Sidney Altman, a biophysicist who discovered RNA’s enzymatic abilities, died on April 5 at the age of 82. His death was announced in a statement from Yale, revealing he had suffered from a long illness. 

Altman was born on May 7, 1939, in Montreal, the son of a grocer and a factory worker. Both of his parents prioritized hard work and education for Altman and his older brother, according to his Nobel autobiography. He attended MIT for his undergraduate degree in physics, describing the experience as “four years of over-stimulation among brilliant, arrogant and zany peers and outstanding teachers.” Though his studies were focused on physics, Altman took an elective molecular biology course his senior year, which had a significant effect on his career trajectory. He started graduate school at Columbia University, but after a year and a half of feeling discouraged by his prospects in physics, he completed a summer program at the University of Colorado and decided to stay there and study biophysics, receiving his PhD in 1967.

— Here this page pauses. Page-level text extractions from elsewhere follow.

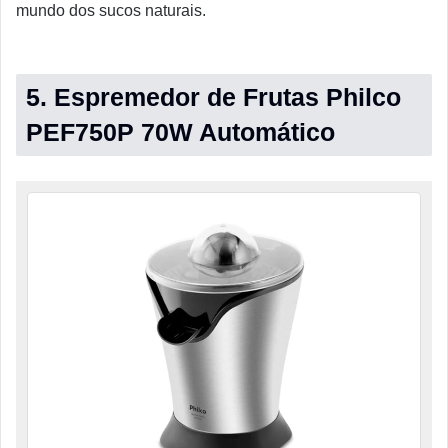
mundo dos sucos naturais.
5. Espremedor de Frutas Philco
PEF750P 70W Automático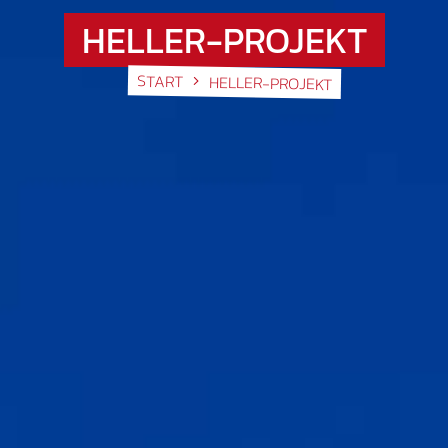
HELLER-PROJEKT
START
HELLER-PROJEKT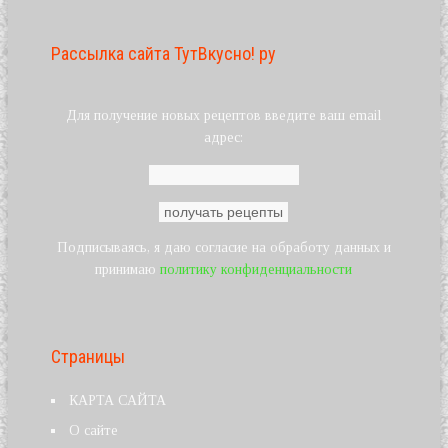
Рассылка сайта ТутВкусно! ру
Для получение новых рецептов введите ваш email
адрес:
Подписываясь, я даю согласие на обработу данных и
принимаю
политику конфиденциальности
Страницы
КАРТА САЙТА
О сайте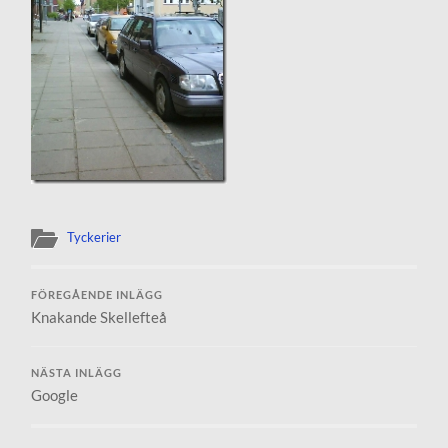
Tyckerier
FÖREGÅENDE INLÄGG
Knakande Skellefteå
NÄSTA INLÄGG
Google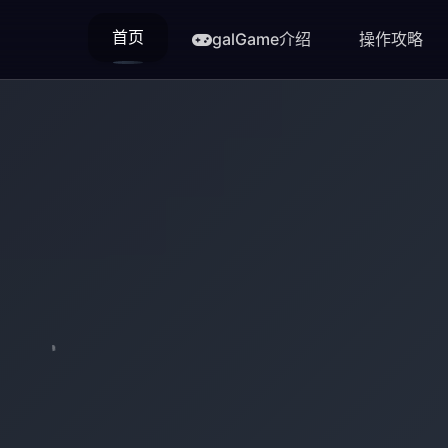
首页
galGame介绍
操作攻略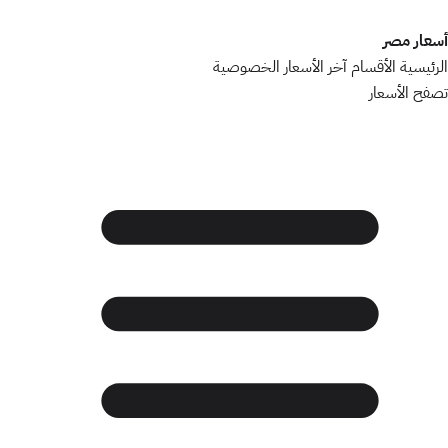
أسعار مصر
الرئيسية
الأقسام
آخر الأسعار
الخصوصية
تصفح الأسعار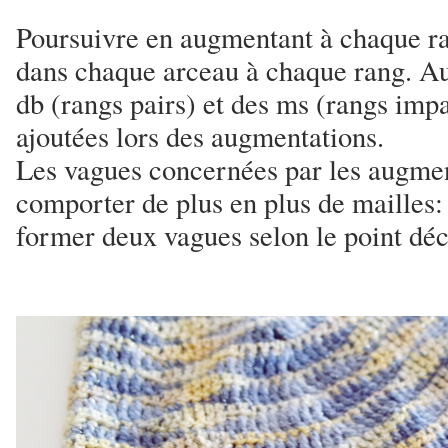
Poursuivre en augmentant à chaque r
dans chaque arceau à chaque rang. Au 
db (rangs pairs) et des ms (rangs impa
ajoutées lors des augmentations.
Les vagues concernées par les augmen
comporter de plus en plus de mailles: 
former deux vagues selon le point déc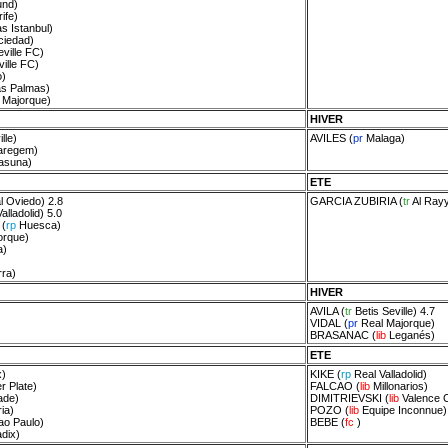
und
)
ife
)
s Istanbul
)
ciedad
)
eville FC
)
ville FC
)
o
)
s Palmas
)
 Majorque
)
HIVER
lle
)
AVILES
(
pr
Malaga
)
aregem
)
asuna
)
ETE
l Oviedo
) 2.8
GARCIA ZUBIRIA
(
tr
Al Ray
alladolid
) 5.0
(
rp
Huesca
)
orque
)
a
)
rra
)
HIVER
AVILA
(
tr
Betis Seville
) 4.7
VIDAL
(
pr
Real Majorque
)
BRASANAC
(
lib
Leganés
)
ETE
x
)
KIKE
(
rp
Real Valladolid
)
r Plate
)
FALCAO
(
lib
Millonarios
)
ade
)
DIMITRIEVSKI
(
lib
Valence 
ia
)
POZO
(
lib
Equipe Inconnue
)
ao Paulo
)
BEBE
(
fc
)
dix
)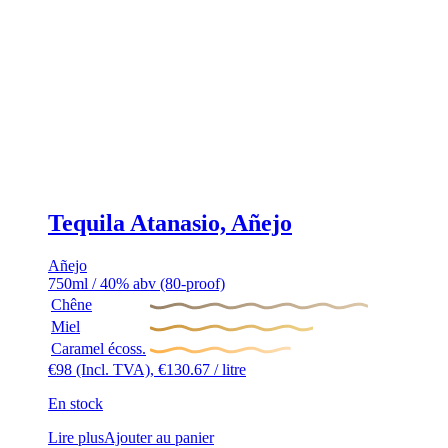
Tequila Atanasio, Añejo
Añejo
750ml / 40% abv (80-proof)
Chêne
Miel
Caramel écoss.
€
98
(Incl. TVA),
€
130.67
/ litre
En stock
Lire plus
Ajouter au panier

See “Ribozymes: Hearkening Back to an RNA World

Altman’s first postdoc position was at Harvard, where he studied endonucleases in the bacteriophage T4. In 1969, he joined the Medical Research Center Laboratory of Molecular Biology in Cambridge, England, to continue his studies, which he described in his Nobel biography as “scientific heaven” because he worked under and became acquainted with Nobel Laureates Francis Crick and Sydney Brenner. In Cambridge, he began research on transfer RNAs, which are involved in translating messenger RNAs into proteins, and isolated a precursor that allows them to function. 

Altman became an assistant professor at Yale in 1971 to continue research on RNAs. The next year, he isolated and discovered RNase P, an enzyme that cuts RNA. He later found that it was composed of a protein bound to an RNA molecule. When he separated the RNA from the protein, the enzyme stopped working—indicating that the RNA was essential for RNAse P’s enzymatic activity, a contingent binding partnership previously believed to be exclusive to protein complexes. The results were published in 1978, and just 11 years later, Altman was jointly awarded the Nobel Prize in Chemistry with Thomas Cech “for their discovery of catalytic properties of RNA.”

He took on administrative roles at Yale in the mid-1980s, chairing his department for two years, followed by four years as Dean of Yale College where he oversaw Yale’s entire undergraduate program, according to The Washington Post. By 1989, though, stepped back and refocused on his lab work until his 2015 retirement. Altman’s later work centered on exploring the therapeutic capabilities of RNA for a variety of illnesses. 

He became a fellow of the American Academy of Arts and Sciences in 1988, and the following year joined the National Academy of Sciences. 

He is survived by two children and four grandchildren.